The Idea: In 2003, Riccardo Zacconi had a decision to make. After a stint at Boston Consulting Group and a small exit from uDate (sold to Match.com for $300K), he could have played it safe. Instead, he sold his car, gave up his flat, and moved into a friend's guest bedroom for 2.5 years to bootstrap a gaming company called Midasplayer. His bet? That casual games - the kind you could play for a few minutes on your lunch break - would become massive. No one was funding it. He put in everything he had. This was the beginning of King.
The Execution:
- 2003: Riccardo co-founded King with a skill-gaming model where players could compete for small cash prizes. Revenue was modest but steady.
- 2005: Raised their first and only funding round - €33M from APAX and Index Ventures. Danny Rimer at Index reportedly locked them in a room until they signed.
- 2011: Pivoted to Facebook games.

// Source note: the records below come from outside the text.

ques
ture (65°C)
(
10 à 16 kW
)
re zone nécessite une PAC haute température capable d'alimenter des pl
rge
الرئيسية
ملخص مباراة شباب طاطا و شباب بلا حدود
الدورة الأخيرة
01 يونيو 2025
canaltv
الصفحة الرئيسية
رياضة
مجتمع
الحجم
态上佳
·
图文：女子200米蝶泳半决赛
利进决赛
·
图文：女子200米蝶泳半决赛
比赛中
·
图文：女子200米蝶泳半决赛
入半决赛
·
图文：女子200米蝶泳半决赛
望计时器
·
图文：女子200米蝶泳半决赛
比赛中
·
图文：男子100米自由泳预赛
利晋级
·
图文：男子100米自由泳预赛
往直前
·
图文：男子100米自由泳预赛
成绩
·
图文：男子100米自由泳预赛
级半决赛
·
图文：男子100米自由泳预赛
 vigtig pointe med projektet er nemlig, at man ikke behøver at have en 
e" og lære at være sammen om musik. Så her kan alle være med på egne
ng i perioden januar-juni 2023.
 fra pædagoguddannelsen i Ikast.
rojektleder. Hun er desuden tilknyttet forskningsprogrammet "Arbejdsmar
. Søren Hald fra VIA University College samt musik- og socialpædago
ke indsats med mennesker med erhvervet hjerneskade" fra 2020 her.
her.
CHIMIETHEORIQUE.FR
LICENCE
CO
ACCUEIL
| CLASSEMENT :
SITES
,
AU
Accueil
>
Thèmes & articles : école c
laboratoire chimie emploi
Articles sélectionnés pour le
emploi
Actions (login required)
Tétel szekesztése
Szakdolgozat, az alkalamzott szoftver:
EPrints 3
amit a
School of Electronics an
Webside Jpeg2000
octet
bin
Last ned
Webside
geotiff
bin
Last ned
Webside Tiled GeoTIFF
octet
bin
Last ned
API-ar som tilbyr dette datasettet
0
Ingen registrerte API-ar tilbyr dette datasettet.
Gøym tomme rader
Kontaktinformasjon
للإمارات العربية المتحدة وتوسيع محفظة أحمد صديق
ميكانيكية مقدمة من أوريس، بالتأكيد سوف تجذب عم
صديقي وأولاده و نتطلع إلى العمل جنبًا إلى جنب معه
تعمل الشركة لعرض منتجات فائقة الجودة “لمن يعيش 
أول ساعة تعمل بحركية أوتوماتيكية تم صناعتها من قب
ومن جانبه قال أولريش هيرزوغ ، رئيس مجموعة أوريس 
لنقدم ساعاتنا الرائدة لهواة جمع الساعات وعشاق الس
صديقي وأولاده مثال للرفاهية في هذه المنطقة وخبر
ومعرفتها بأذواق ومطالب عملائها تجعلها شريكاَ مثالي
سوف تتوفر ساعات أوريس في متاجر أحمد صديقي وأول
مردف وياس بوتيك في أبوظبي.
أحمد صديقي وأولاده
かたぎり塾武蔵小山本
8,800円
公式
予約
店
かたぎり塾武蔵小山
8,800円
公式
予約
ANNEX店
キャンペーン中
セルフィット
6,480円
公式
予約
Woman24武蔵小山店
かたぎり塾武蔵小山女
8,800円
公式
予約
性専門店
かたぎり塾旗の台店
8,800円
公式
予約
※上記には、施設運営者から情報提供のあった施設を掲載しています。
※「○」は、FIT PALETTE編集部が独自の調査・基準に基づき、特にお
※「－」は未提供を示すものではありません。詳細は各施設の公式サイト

Launched Bubble Witch Saga, which gained traction but faced brutal competition from Zynga, who held 85% market share.
- 2012: Released Candy Crush Saga on Facebook in April, then mobile in November. They were the first to let players seamlessly switch between desktop and mobile. By year end, they'd already hit their entire 2013 plan.
- 2013: Revenue exploded from $165M to $1.85B in 12 months - an 11x increase. They invested $100M+ in marketing and became the #1 game on Facebook.
- 2014: King IPO'd on the NYSE, making Riccardo a billionaire on paper.
- 2016: Activision Blizzard acquired King for $5.9 billion. Candy Crush had been downloaded over 3 billion times.
The lesson? Riccardo spent nine years building games before Candy Crush took off. The overnight success was a decade in the making. He trusted his team, stayed close to users, and kept experimenting until something clicked. Today, he invests in early-stage founders through Sweet Capital - using his own money to back the next generation of builders who are willing to sleep in guest bedrooms.